» **SELECTED EXCERPT**
__________

Researchers at the University of New Brunswick are embarking on a study that they hope leads to the development of a protein drink that helps build muscle in the body without exercise.
Danielle Bouchard and Martin Sénéchal, assistant professors of kinesiology at UNB, are leading the effort with colleagues to find ways to leverage the muscle-building power of protein supplements.
This study focuses on adults over the age of 65. As we age, our muscle mass deteriorates. In advanced age, this decline makes it harder to carry out even daily tasks, never mind be active enough to build muscle to keep the body strong.
“Right now, protein drinks don’t seem to work to increase muscle mass. One of the main reasons is the rate our bodies are able to absorb protein, which tends to be significantly lower than what is claimed by a lot of the products you find on store shelves,” says Dr. Bouchard.
The researchers are testing a new supplement approved by Health Canada that could lead to better absorption of the proteins. If it works, they hope this can help build muscle mass in older adults and improve their ability to carry out physical activities others take for granted, such as climbing up the stairs.
“Declining muscle mass in older adults can be a serious risk to their health,” says Dr. Sénéchal, noting it can lead to ill health, diabetes or even catastrophic injury.

__________

» **WHAT YOU NEED TO DO**
Please continue the article on the UNB protein drink study for older adults, starting right after its final sentence.

__________

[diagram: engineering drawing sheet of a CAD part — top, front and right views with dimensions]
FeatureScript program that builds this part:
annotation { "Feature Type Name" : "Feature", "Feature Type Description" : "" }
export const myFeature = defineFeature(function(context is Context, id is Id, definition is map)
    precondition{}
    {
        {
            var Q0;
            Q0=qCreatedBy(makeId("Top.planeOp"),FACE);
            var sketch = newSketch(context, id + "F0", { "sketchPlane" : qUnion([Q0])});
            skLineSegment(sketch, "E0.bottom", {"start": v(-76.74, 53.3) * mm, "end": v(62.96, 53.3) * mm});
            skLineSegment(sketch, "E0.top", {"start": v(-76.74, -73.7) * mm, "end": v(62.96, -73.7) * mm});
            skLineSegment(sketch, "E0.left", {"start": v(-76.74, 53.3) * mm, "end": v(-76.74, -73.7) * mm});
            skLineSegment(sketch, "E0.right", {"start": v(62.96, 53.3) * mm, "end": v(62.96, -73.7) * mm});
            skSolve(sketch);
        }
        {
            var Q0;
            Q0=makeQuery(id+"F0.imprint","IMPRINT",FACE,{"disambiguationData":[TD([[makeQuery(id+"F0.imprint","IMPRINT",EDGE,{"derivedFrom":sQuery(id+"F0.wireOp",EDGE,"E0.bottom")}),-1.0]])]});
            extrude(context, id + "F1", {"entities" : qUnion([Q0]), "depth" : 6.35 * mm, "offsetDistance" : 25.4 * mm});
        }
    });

__________

» **EXPECTED OUTPUT**
“Low or reduced physical function is associated with an increased risk of falling, loss of independence, early institutionalization and longer hospitalization,” he says. “Increasing muscle mass is one way to improve physical function for older adults.”
“We want to see if we can put protein to use in building muscle mass without exercise,” says Dr. Bouchard, who notes they will also be exploring the effect of using this supplement in conjunction with different exercise levels in the future.
“Ideally, everyone is able to exercise as a way of keeping themselves fit,” she says. “But we do need to acknowledge that not everyone can work out enough to build or maintain muscle mass. Even if they want to, they can’t.”
The researchers are seeking men or women in the Fredericton area between 65 and 80 years old to take part in the study. Some participants will receive the new supplement while others will take regular protein supplements. The study requires 12 weeks of involvement, including a few visits to UNB’s Fredericton campus throughout that time.
“We’re a long way from knowing whether this will work,” Dr. Sénéchal says. “But imagine how beneficial this could be to the health and well-being of older adults and others who are limited in their ability to exercise.”
The same researchers are also currently recruiting older adults for an indoor walking program, Silver Strides, where the main objective is to identify what walking cadence is needed to reach moderate intensity suggested by national physical activity guidelines.